The World Health Organization is warning about resistance to drugs which were once so potent as more pathogens are becoming immune to antibiotics and some bacteria can no longer be combated WHO figures show that in 2010 nearly half-a-million people were infected with a strain of tuberculosis which is resistant to many antibiotics and that one third of those infected died.

The growing spread of resistant pathogens is directly attributable to the indiscriminate use of penicillin and other antibiotics so congratulations to the Fraunhofer Institute for Cell Therapy and Immunology in Leipzig who have found an alternative to the established antibiotics. In the future, antimicrobial peptides will take up the battle against pathogens.

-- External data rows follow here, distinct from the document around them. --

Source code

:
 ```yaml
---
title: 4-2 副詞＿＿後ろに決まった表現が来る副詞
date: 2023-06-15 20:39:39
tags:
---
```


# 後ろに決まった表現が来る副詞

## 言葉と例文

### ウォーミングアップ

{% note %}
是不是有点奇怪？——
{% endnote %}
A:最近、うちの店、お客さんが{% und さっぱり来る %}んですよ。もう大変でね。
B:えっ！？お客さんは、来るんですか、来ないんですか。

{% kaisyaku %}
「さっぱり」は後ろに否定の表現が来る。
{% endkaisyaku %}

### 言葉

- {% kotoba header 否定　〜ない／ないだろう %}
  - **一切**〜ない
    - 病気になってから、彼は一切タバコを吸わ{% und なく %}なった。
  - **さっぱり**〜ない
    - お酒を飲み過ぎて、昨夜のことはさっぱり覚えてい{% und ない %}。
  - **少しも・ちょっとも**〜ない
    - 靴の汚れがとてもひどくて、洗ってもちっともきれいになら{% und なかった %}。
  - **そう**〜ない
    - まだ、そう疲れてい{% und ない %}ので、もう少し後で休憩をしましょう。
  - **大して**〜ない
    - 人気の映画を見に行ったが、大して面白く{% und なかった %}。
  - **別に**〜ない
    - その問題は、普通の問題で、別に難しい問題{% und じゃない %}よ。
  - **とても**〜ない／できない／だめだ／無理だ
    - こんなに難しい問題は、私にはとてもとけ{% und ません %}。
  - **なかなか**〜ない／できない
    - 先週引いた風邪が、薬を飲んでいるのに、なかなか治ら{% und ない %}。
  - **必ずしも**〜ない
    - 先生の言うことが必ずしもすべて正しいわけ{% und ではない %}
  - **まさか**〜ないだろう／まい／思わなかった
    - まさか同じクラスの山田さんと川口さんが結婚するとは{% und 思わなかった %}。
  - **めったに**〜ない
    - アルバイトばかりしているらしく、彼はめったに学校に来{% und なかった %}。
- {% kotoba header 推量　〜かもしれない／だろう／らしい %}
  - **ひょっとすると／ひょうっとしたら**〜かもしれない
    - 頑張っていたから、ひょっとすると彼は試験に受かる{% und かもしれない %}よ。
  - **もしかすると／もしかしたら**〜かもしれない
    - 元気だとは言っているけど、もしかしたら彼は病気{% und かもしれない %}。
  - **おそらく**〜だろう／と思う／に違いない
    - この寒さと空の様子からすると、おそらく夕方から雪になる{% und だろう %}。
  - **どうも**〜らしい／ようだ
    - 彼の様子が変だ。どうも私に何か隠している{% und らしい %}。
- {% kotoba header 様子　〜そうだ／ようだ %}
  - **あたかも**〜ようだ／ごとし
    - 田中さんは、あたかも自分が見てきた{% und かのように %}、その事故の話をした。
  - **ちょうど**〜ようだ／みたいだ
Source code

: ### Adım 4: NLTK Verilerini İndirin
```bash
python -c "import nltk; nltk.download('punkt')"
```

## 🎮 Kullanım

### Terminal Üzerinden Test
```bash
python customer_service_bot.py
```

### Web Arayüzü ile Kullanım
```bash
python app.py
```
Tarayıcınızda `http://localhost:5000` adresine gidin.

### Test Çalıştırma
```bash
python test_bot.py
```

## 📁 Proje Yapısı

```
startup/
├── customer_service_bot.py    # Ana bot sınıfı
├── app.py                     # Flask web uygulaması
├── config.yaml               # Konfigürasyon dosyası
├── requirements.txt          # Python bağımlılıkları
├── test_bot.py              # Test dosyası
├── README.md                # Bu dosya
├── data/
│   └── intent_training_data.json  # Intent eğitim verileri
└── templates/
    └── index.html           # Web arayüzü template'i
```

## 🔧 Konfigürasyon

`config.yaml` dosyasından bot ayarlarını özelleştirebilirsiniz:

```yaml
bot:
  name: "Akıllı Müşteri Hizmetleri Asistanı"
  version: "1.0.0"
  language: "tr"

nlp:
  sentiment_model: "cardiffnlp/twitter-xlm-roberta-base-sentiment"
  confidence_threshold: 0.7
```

They have already identified 20 of these short chains of amino acids which kill numerous microbes, including enterococci, yeasts and molds, as well as human pathogenic bacteria such as Streptococcus mutans, which is found in the human oral cavity and causes tooth decay. Even the multi-resistant hospital bug Staphylococcus aureus is not immune, and in their tests its growth was considerably inhibited. Antibiotic peptides unlock their microbicidal effect within a few minutes and work at a far lower concentration compared with conventional antibiotics. Another key factor is that the peptides identified in the tests do not harm healthy body cells.

Not just us, but also our food could benefit from the antimicrobial peptides given that the bacterial contamination of food products costs the industry billions every year. Fresh lettuce, for example, are badly contaminated by yeasts and molds and this breakthrough means that the shelf-life could be improved by adding antimicrobial peptides during the production process.

We are still not there yet, so in the meantime if you want to fight infection and bacteria there are some natural aids you can use instead. Garlic, aloe vera and Echinacea have been in use for years and a relative newcomer is grapefruit seed extract which is a very powerful natural antibiotic.